I vote for removing 1.0.0 first (ASAP) and then deciding which will be the next version. The longer the time 1.0.0 is available, the harder it will be to push for a 0.x solution. On Tue, Feb 18, 2020 at 11:48 PM John Garbutt <john@johngarbutt.com> wrote:
On Tue, 18 Feb 2020 at 15:55, Ben Nemec <openstack@nemebean.com> wrote:
On 2/18/20 4:40 AM, Thierry Carrez wrote:
Moises Guimaraes de Medeiros wrote:
If removing 1.0.0 is the way we choose to go, people who already have 1.0.0 won't be able to get "newer" 0.x.y versions.
Indeed. Do we need to release 0.x.y versions before the API stabilizes, though ? Do we expect anything to use it ?
Yes, the Nova team has a PoC change up that uses these early releases. That's how we're iterating on the API. I can't guarantee that we'll need more releases, but I'm also not aware of anyone having said, "yep, it's ready" so I do expect more releases.
I certainly don't feel like its ready yet.

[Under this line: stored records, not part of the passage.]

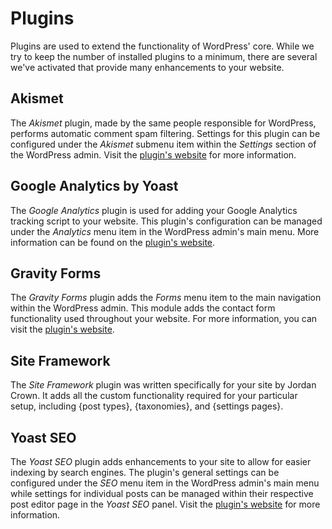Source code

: # Plugins

Plugins are used to extend the functionality of WordPress' core. While we try to keep the number of installed plugins to a minimum, there are several we've activated that provide many enhancements to your website.

## Akismet

The *Akismet* plugin, made by the same people responsible for WordPress, performs automatic comment spam filtering. Settings for this plugin can be configured under the *Akismet* submenu item within the *Settings* section of the WordPress admin. Visit the [plugin's website](https://akismet.com) for more information.

## Google Analytics by Yoast

The *Google Analytics* plugin is used for adding your Google Analytics tracking script to your website. This plugin's configuration can be managed under the *Analytics* menu item in the WordPress admin's main menu. More information can be found on the [plugin's website](https://yoast.com/wordpress/plugins/google-analytics/).

## Gravity Forms

The *Gravity Forms* plugin adds the *Forms* menu item to the main navigation within the WordPress admin. This module adds the contact form functionality used throughout your website. For more information, you can visit the [plugin's website](http://www.gravityforms.com).

## Site Framework

The *Site Framework* plugin was written specifically for your site by Jordan Crown. It adds all the custom functionality required for your particular setup, including {post types}, {taxonomies}, and {settings pages}.

## Yoast SEO

The *Yoast SEO* plugin adds enhancements to your site to allow for easier indexing by search engines. The plugin's general settings can be configured under the *SEO* menu item in the WordPress admin's main menu while settings for individual posts can be managed within their respective post editor page in the *Yoast SEO* panel. Visit the [plugin's website](https://yoast.com/wordpress/plugins/seo/) for more information.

I am pushing on Nova support for unified limits here (but its very WIP right now): https://review.opendev.org/#/c/615180
I was hoping we would better understand two level limits before cutting v1.0.0: https://review.opendev.org/#/c/695527
If we really do, then the least confusing might be to keep 1.0.0 and bump major every time you release a breaking change.
I am +1 this approach. What we have might work well enough.